The practice of applying MIL-STD-490 without the interpretation of generalities and options offers little guidance to subcontractors, and does not allow for the effective administration of state-of-the-art acquisition programs. When reviews are restricted to the formal DoD type, technical problems often go unnoticed and hidden costs are incurred. The situation becomes critical during source selection, when a subcontractor of unknown technical ability is selected upon basis of cost.
Subcontractors, when reviewing contract requirements, often are left to their own interpretation of specifications and "boilerplate" requirements. The interfaces that do not occur with the prime contractor and the government often are uncoordinated and do not provide the necessary leadership or adequately address the technical issues. Monitoring the subcontractor only using predetermined milestones permits many design/ test/ manufacturing operations to go unnoticed until a critical delivery schedule is slipped. Often, the prime contractor's schedule adversely affects the technical performance for the hardware delivered by subcontractors.
Good communication between the government, the prime contractor, and subcontractors is a key ingredient in effective subcontractor control. Specifications (including statement of work and CDRLs) should be prepared by a dedicated group to ensure consistency and completeness. A multidiscipline onsite evaluation team should ensure that the chosen subcontractor can perform adequately to the agreement. The evaluation team should include representatives from quality, material, technical, and configuration management, as a minimum.
After the subcontractors have been determined, the government and the prime contractor should conduct vendor conferences tailored to educating each subcontractor thoroughly on his contract as well as the key technical elements contained in the prime contract. The vendor conference should provide an awareness of each subcontractor's role in the total weapon system acquisition and identify specifically what will be required of each subcontractor. The prime contractor should provide to each subcontractor a "subcontractor assist" person who will work jointly with the subcontractor in solving any "surprise" problems.
In addition, the prime contractor should have an authoritative and centralized data administration organization for the processing and handling of subcontractor data to account for all actions require and completed. A point of contact must be established for each item subcontracted, and for major/ critical subcontracts. An onsite representative must be required for effective monitoring of the subcontractor's daily operation. Periodic internal reviews should cover technical/ manufacturing/ test progress (or lack thereof) using accumulated data, part of which is in response to flow down of reliability development testing requirements (TAAF) from prime contractor to subcontractor.

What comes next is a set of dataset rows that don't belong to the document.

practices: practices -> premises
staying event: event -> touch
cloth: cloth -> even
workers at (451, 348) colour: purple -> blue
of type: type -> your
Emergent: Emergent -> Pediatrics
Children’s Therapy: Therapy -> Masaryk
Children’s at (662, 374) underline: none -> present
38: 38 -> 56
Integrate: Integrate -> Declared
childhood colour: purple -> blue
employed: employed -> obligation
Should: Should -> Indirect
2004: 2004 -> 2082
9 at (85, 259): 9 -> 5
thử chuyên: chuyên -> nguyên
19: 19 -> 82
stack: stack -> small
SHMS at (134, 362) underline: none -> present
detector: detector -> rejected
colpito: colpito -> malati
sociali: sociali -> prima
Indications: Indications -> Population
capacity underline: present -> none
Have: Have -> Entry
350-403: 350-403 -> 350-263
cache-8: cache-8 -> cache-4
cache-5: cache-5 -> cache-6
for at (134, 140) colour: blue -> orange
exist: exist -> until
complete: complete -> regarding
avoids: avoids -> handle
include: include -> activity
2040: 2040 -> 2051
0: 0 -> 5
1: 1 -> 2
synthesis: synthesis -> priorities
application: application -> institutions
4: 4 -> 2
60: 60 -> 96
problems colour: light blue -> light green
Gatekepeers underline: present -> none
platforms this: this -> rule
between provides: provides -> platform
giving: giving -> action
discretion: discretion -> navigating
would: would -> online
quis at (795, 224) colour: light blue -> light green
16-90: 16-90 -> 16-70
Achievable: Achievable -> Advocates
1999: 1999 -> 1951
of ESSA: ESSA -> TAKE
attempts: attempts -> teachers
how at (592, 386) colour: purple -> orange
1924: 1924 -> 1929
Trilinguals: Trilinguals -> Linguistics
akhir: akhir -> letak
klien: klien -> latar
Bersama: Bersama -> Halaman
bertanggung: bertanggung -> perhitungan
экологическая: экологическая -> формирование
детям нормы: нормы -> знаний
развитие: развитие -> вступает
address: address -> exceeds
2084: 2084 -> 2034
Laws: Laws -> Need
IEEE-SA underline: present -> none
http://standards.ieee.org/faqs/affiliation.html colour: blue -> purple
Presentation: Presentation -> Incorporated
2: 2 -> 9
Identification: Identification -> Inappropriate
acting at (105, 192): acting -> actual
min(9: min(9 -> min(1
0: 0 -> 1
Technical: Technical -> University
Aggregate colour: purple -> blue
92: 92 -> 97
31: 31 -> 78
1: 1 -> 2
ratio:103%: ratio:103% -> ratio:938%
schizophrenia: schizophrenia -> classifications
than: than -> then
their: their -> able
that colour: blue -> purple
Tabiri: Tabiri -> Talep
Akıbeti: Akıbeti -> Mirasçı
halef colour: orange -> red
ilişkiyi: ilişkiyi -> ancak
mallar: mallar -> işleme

During the contract period, data transmittals require close monitoring. Uncoordinated decision making and failure in maintaining timely responses to and from the subcontractor are the result of inattention to data management. This area of subcontractor control is especially important in tracking corrective action requests, and in validating critical processes and plans necessary for all activities to maintain schedule. Also, accepting proprietary rights claims without fully investigating their validity reduces the effectiveness of data management, and should be avoided.
Informal technical and project level reviews are an essential ingredient of effective subcontractor control. The prime contractor should, on a regular basis, evaluate the "real" progress made by the subcontractor through such reviews. Other techniques that should be considered include configuration readiness reviews, review of design/ manufacturing/ test processes before qualification, and the requirement to use Test Requirements Documents (TRDs) to detail the procedures for product test. Finally, all project schedule changes should be coordinated between both the prime and subcontractors before firm changes to project commitments are made.